Directions:
1: Summarize the HaskellDB excerpt in two sentences.
2: In the HaskellDB excerpt's wrong version of savePost, list every field that is assigned in the inserted record, in the order given.
3: In the HaskellDB excerpt, what type signature does the wrong version of savePost have?

Supplied passage:
Content starts

I mentioned errors that you do not want. Let’s see an example for such. Modify the savePost function so that some of the fields are in wrong order.

-- WRONG
savePost ::  String -> String -> String -> Database -> IO ()
savePost author title content db = insert db P.posts $
      P.xid << _default
    # P.title <<- title
    # P.author <<- author
    # P.content <<- content

The error you would get for it, is something horrible:

Main.hs:31:36:
    Couldn't match type `P.Author' with `P.Title'
    When using functional dependencies to combine
      Database.HaskellDB.Query.InsertRec
        (Database.HaskellDB.HDBRec.RecCons f (e a) r)
        (Database.HaskellDB.HDBRec.RecCons f (Expr a) er),
        arising from the dependency `r -> er'
        in the instance declaration at <no location info>
      Database.HaskellDB.Query.InsertRec
        (Database.HaskellDB.HDBRec.RecCons
           P.Author
           (Expr String)
           (Database.HaskellDB.HDBRec.RecCons
              P.Content (Expr String) Database.HaskellDB.HDBRec.RecNil))
        (Database.HaskellDB.HDBRec.RecCons
           P.Title
           (Expr String)
           (Database.HaskellDB.HDBRec.RecCons
              P.Content (Expr String) Database.HaskellDB.HDBRec.RecNil)),
        arising from a use of `insert' at Main.hs:31:36-41
    In the expression: insert db P.posts
    In the expression:
        insert db P.posts
      $     P.xid << _default
        #     P.title <<- title
          #     P.author <<- author # P.content <<- content

Main.hs:31:36:
    Couldn't match type `P.Title' with `P.Author'
    When using functional dependencies to combine
      Database.HaskellDB.Query.InsertRec
        (Database.HaskellDB.HDBRec.RecCons f (e a) r)
        (Database.HaskellDB.HDBRec.RecCons f (Expr a) er),
        arising from the dependency `r -> er'
        in the instance declaration at <no location info>
      Database.HaskellDB.Query.InsertRec
        (Database.HaskellDB.HDBRec.RecCons
           P.Title
           (Expr String)
           (Database.HaskellDB.HDBRec.RecCons
              P.Author
              (Expr String)
              (Database.HaskellDB.HDBRec.RecCons
                 P.Content (Expr String) Database.HaskellDB.HDBRec.RecNil)))
        (Database.HaskellDB.HDBRec.RecCons
           P.Author
           (Expr String)
           (Database.HaskellDB.HDBRec.RecCons
              P.Title
              (Expr String)

Content ends

(Dataset items)
Content starts

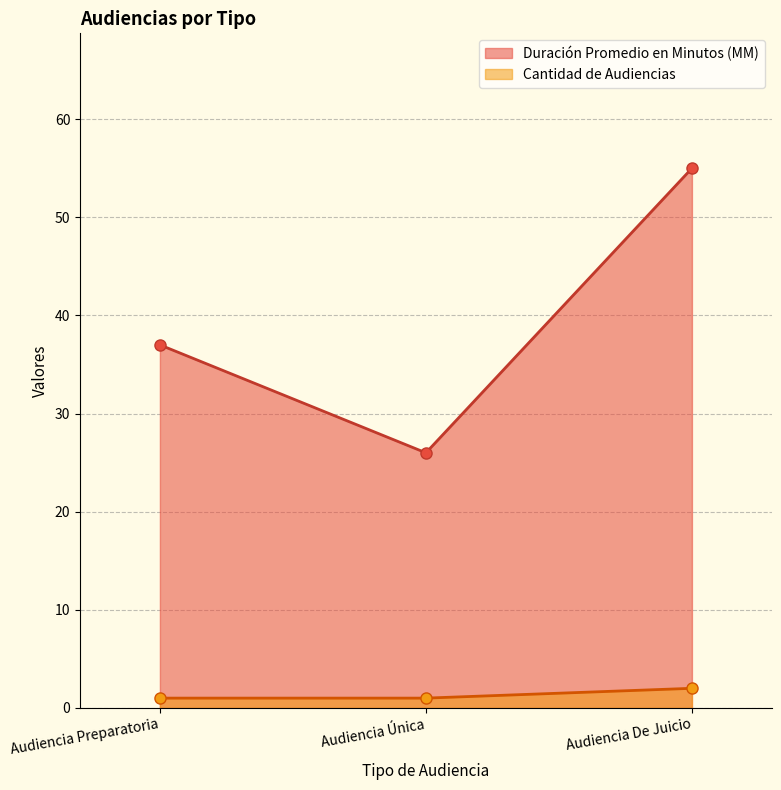

Reading right to left, what are all the values shown in this chart?

Duración Promedio en Minutos (MM) (line): Audiencia De Juicio=55	Audiencia Única=26	Audiencia Preparatoria=37
Cantidad de Audiencias (line): Audiencia De Juicio=2	Audiencia Única=1	Audiencia Preparatoria=1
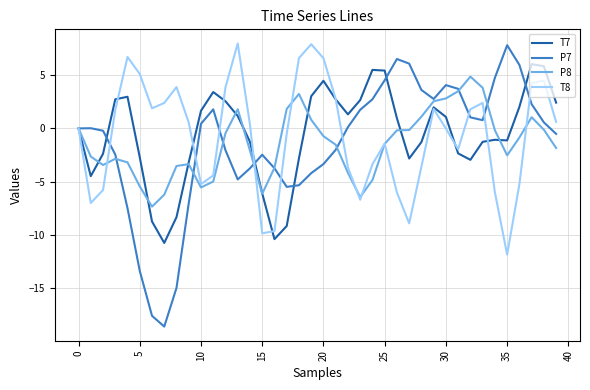

What is the average value of the P8 series?

-1.5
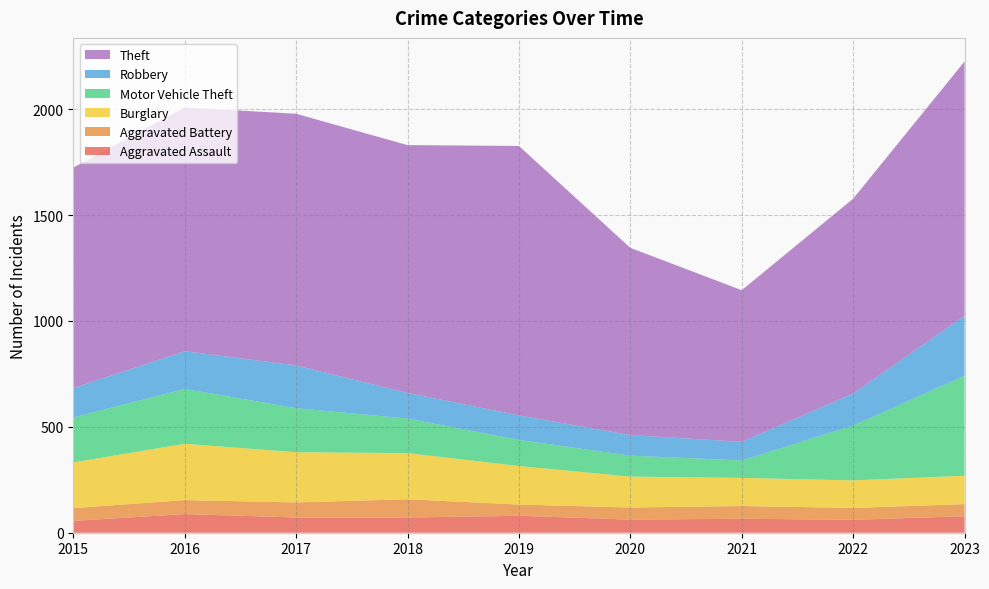

Reading left to right, what are all the values shown in this chart?

Aggravated Assault: 2015=56	2016=88	2017=72	2018=72	2019=80	2020=62	2021=66	2022=61	2023=78
Aggravated Battery: 2015=60	2016=66	2017=71	2018=86	2019=53	2020=57	2021=60	2022=56	2023=57
Burglary: 2015=216	2016=266	2017=237	2018=218	2019=182	2020=146	2021=133	2022=130	2023=134
Motor Vehicle Theft: 2015=212	2016=259	2017=208	2018=163	2019=123	2020=99	2021=82	2022=259	2023=472
Robbery: 2015=139	2016=178	2017=202	2018=121	2019=116	2020=97	2021=88	2022=151	2023=284
Theft: 2015=1041	2016=1151	2017=1188	2018=1170	2019=1272	2020=884	2021=716	2022=920	2023=1200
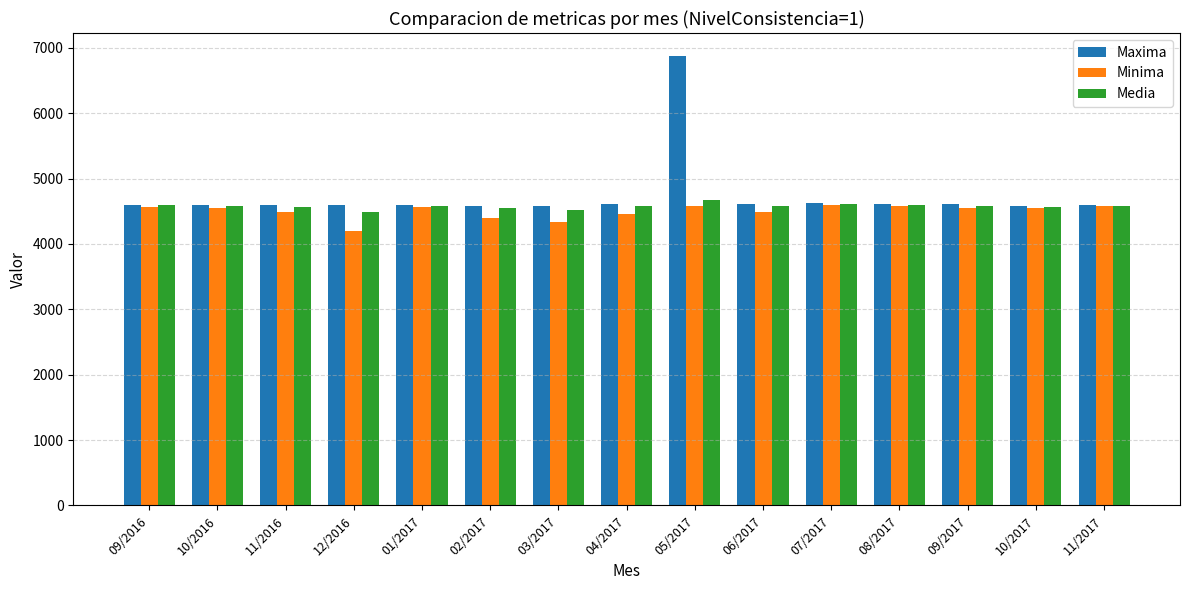

What is the spread (max minus min) of values at 09/2016?

30.0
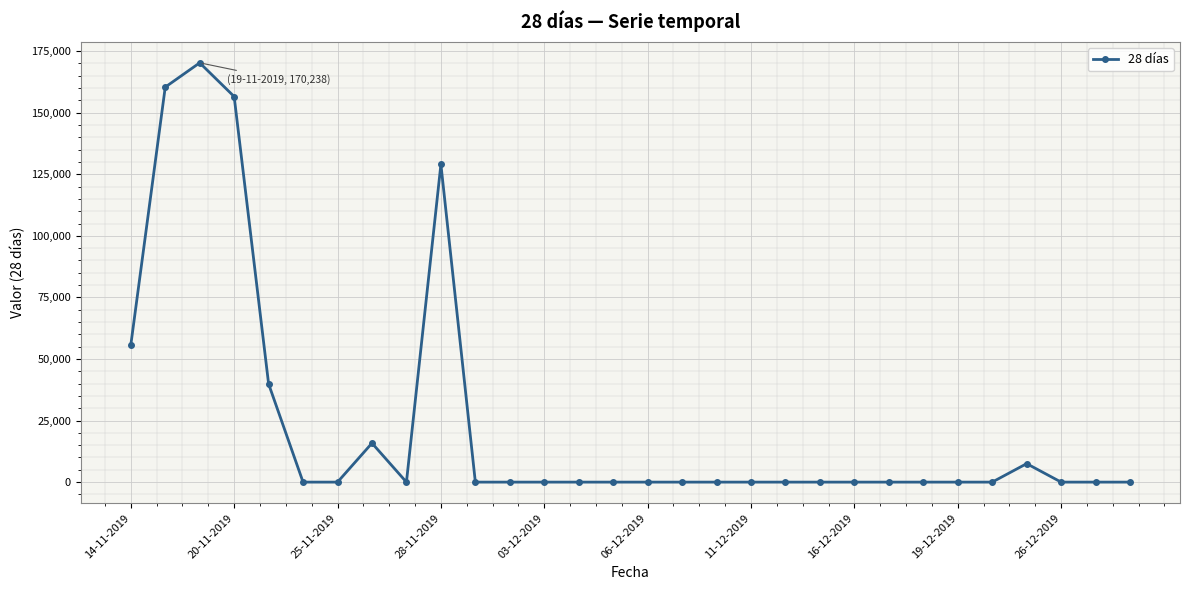

What is the difference between the maximum and minimum values?

170238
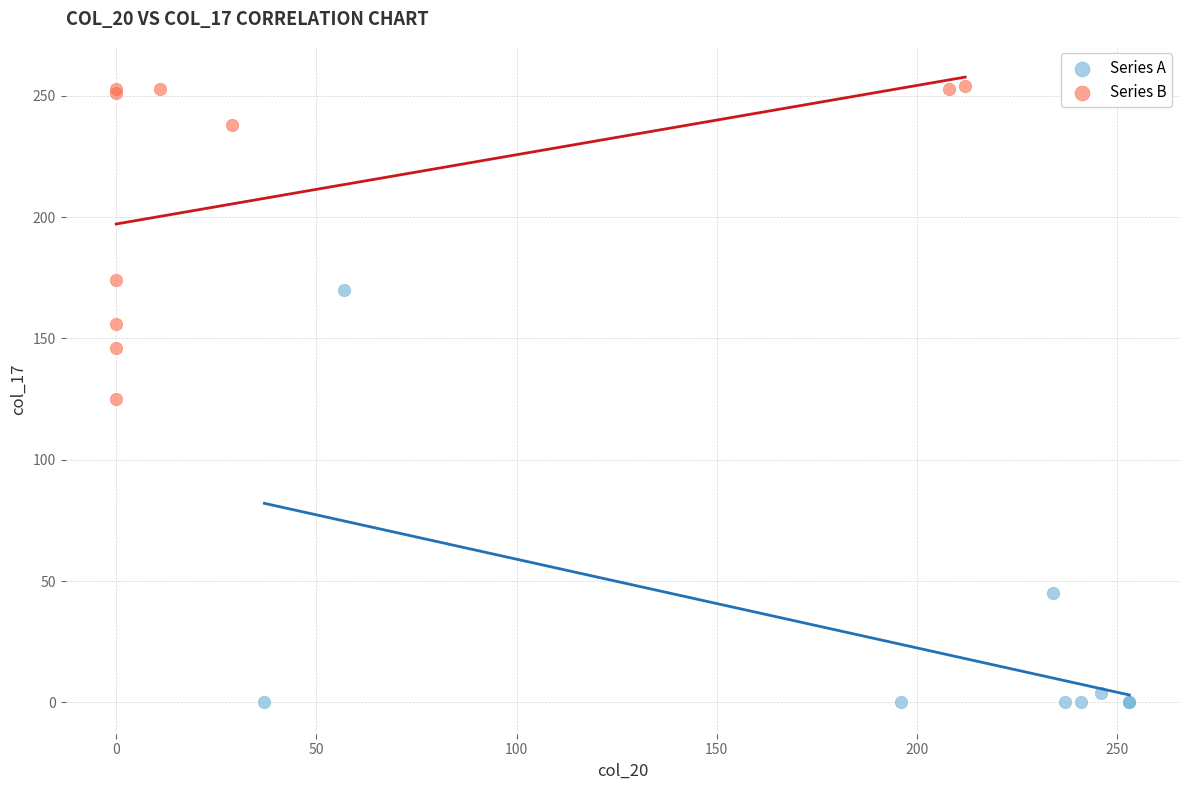

Which series reaches the minimum Y coordinate?

Series A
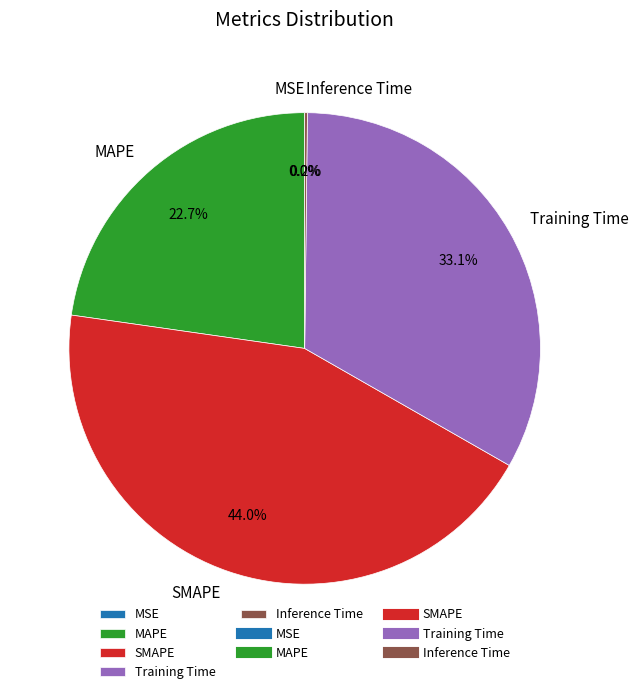

Which has a higher value, Training Time or SMAPE?

SMAPE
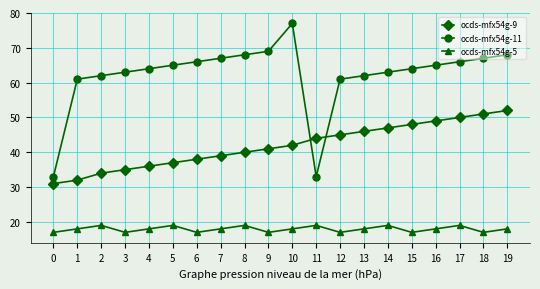

Rank the series by their maximum value, from lowest to highest.

ocds-mfx54g-5, ocds-mfx54g-9, ocds-mfx54g-11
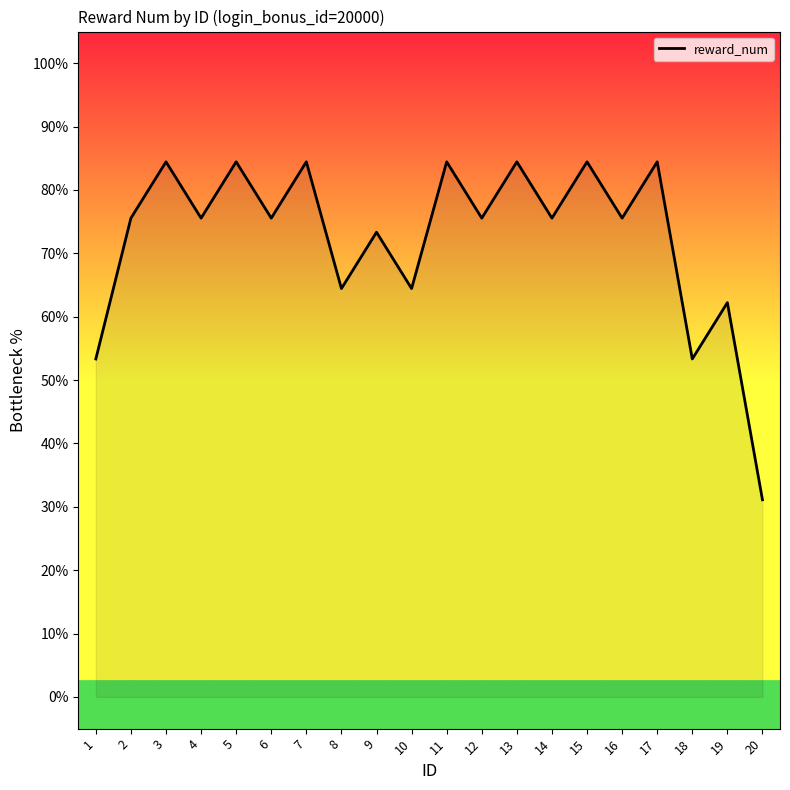

What value does the data have at 3?

84.4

Content ends

List of answers:
1: To show an unwanted kind of error, the savePost function is modified so that some of its fields are in the wrong order, with P.title assigned before P.author. The resulting compiler error, described as horrible, reports at Main.hs:31:36 that it couldn't match type `P.Author' with `P.Title' and couldn't match `P.Title' with `P.Author', arising from a use of `insert'.

2: P.xid, P.title, P.author, P.content

3: savePost :: String -> String -> String -> Database -> IO ()